Metro Bhawan, D.M.R.C. Head Quarters, New Delhi, India

Year : 2007- 2009

Location: New Delhi

Description:

The concept is based on three wings for offices, which enclose an atrium filled with light. The back-up operation monitor zone is located in a separate enclosure at the rear.

The top two floors are cantilevered to protect the lower floors from the south-west sunrays. The entrance allows dual access to the offices at upper level. The rear of the site has a service entrance.

The building has a logical and economical structural system based on four vertical cores and external peripheral shear walls of reinforced cement concrete, supporting floor slabs. The core walls contain circulation of lifts / staircase and toilet / service facilities. The perimeter of the structure is in the form of a vierendeel spanning between vertical concrete walls.

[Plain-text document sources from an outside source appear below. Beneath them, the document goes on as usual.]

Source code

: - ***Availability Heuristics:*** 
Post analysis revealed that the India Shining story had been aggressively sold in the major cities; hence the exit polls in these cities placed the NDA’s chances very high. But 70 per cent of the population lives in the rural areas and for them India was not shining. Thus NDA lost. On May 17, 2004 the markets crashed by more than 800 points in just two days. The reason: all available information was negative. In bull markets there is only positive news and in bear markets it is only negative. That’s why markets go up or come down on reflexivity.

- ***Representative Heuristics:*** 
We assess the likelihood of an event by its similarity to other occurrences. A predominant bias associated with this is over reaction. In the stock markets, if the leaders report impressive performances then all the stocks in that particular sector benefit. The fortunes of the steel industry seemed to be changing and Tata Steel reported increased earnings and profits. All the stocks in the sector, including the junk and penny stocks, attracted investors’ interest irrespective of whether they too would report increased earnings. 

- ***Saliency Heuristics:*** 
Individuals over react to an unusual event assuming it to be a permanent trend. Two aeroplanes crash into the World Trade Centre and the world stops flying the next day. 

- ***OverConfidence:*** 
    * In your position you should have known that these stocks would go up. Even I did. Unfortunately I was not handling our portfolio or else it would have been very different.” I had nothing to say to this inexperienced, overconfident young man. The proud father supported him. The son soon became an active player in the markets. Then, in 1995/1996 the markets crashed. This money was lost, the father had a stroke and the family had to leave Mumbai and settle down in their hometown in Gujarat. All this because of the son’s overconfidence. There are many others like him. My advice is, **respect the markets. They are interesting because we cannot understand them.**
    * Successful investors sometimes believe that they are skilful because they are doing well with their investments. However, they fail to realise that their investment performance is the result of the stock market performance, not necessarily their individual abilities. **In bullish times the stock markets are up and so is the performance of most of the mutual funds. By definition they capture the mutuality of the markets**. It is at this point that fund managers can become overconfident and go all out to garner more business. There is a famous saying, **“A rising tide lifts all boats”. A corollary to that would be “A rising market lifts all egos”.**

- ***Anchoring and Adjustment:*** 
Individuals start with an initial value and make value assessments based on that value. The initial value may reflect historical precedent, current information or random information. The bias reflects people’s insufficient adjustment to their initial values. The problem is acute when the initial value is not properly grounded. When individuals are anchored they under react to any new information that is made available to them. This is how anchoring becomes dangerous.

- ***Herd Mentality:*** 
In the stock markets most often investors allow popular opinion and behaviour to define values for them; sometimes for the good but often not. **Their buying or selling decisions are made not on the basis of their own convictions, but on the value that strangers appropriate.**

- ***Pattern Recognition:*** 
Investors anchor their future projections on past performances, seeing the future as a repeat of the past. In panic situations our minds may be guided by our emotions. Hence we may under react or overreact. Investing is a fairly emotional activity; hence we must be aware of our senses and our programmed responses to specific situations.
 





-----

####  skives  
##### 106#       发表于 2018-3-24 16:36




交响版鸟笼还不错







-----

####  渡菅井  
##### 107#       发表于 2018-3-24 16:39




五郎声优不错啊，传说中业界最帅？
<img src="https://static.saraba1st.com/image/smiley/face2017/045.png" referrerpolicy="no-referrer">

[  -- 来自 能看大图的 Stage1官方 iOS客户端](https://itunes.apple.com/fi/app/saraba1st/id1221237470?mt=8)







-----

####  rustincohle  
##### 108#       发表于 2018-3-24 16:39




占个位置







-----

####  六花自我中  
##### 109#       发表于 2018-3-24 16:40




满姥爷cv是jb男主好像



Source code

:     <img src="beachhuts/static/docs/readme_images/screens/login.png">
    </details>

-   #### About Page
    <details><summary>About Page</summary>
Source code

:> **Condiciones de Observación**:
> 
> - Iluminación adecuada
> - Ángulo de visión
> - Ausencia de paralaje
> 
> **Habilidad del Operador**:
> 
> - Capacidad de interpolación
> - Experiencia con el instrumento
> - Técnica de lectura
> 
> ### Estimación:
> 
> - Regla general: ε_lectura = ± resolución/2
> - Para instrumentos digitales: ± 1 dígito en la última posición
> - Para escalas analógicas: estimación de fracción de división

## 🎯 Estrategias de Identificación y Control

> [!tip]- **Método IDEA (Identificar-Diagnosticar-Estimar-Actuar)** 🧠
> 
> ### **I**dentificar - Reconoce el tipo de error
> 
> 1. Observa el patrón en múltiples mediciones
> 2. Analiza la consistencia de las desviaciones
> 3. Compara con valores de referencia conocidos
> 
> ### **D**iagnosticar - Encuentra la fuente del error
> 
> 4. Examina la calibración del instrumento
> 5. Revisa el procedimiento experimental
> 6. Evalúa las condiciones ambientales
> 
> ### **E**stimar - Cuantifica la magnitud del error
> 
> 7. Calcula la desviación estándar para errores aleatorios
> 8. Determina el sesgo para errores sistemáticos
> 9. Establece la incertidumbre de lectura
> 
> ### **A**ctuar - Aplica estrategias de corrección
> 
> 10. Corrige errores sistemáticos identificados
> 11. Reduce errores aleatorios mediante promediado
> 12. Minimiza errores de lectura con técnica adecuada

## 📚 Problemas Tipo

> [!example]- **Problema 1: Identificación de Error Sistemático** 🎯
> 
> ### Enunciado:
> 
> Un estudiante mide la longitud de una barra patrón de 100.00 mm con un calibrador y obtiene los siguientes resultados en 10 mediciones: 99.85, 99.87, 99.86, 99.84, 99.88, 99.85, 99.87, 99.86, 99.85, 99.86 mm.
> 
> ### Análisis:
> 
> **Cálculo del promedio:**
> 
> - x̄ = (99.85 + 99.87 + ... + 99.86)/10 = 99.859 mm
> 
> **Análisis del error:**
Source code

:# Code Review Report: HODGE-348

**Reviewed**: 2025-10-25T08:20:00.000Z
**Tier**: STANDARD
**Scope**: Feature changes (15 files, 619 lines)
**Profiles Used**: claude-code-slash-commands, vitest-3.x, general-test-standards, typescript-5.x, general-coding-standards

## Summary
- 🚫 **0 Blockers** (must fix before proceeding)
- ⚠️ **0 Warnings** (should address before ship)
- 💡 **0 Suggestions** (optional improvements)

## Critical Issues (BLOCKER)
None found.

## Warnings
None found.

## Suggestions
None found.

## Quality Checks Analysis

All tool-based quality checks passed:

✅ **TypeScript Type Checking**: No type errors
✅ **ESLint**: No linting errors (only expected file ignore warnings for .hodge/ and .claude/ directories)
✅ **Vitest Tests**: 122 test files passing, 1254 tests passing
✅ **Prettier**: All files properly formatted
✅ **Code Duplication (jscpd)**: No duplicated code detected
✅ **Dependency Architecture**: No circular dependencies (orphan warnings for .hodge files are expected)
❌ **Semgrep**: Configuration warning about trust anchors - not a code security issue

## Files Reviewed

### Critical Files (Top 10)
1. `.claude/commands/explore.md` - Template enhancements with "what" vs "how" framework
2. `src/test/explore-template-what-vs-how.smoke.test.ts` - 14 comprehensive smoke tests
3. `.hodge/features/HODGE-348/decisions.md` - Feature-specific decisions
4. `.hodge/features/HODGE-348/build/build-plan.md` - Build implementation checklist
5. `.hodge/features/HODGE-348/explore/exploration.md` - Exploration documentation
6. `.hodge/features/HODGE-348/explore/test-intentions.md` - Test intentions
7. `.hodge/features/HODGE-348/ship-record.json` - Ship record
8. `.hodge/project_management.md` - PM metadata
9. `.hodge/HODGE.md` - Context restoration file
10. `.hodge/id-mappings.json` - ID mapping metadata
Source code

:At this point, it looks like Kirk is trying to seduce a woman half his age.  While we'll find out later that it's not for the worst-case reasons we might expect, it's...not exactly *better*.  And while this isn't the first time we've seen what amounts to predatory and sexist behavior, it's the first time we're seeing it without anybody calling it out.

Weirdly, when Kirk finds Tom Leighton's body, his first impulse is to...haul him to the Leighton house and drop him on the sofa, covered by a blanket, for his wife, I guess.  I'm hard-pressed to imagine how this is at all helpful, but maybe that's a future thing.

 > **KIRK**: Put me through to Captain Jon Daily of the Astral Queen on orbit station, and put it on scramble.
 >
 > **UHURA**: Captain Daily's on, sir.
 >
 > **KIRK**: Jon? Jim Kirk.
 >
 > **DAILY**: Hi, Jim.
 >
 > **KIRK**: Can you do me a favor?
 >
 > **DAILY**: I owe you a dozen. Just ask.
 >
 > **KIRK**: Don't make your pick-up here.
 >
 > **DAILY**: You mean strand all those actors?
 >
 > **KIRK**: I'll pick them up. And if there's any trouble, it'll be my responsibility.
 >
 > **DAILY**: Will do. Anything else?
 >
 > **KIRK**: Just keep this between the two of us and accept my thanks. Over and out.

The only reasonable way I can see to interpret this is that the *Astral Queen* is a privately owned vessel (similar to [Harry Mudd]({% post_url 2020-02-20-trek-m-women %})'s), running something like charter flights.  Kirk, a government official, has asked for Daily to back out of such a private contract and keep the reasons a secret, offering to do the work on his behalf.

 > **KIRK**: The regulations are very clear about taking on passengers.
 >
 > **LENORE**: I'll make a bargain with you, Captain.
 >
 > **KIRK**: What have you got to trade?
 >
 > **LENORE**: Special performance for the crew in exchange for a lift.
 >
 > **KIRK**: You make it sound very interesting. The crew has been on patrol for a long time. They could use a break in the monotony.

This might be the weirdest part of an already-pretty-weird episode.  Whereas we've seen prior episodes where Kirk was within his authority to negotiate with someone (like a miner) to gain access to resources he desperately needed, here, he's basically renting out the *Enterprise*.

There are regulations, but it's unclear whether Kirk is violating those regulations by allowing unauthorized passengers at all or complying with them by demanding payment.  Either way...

The extra sunshade of lightweight stainless steel (with sun reflecting surface) forms a protective girth around the north and south perimeter of the office complex. In other words there is an ‘eyebrow’ of lightweight metal on every floor providing sun protection. It will be noted that this would counter heat when the sun is at the highest altitude between 11 am to 3 pm. The external lattice which echoes the structural system also cuts down the glare.

Raj Rewal : Innovative Architecture and Tradition

The Architecture of Raj Rewal

Kenneth Frampton

 

 

Of more recent date, Rewal has developed what one might refer to as his late tectonic manner in a particularly compelling way. This is particularly noticeable in the headquarters for the Delhi Metro network — the so-called Metro Bhawan — that he realised over the years between 2007 and 2009, and in the Indian Embassy in Beijing, built over virtually the same period and completed in 2011. Both these works amount to urban enclaves with the former fitting into an all but square site within the grid of the Indian capital and the latter amounting, quite literally, to a city-in miniature, partially conceived as a subtle fusion between two civic paradigms of Indian and Chinese origin, namely Fatehpur Sikri in the first instance and the Forbidden City of Beijing in the second.

 

Among other familiar signature details, the Metro Bhawan is distinguished by two syndromes for which Rewal is already renowned: the repeated use of a reinforced concrete, wide-span vierendeel truss, and the deployment of a top-lit atrium, this last playing a key spatial role both in the Library for the Indian Parliament and in the Ismali Centre built outside Lisbon, Portugal.

 

Within its initial square plan, the Metro Bhawan is partially planned about a logarithmic spiral, while the atrium itself rises up for nine floors about the quadrant of a circle. Much of the detailed richness of this building derives from its layering of different materials, ranging from granite revetment to stainless-steel cladding and, here and there, double layers of sun-screening glass.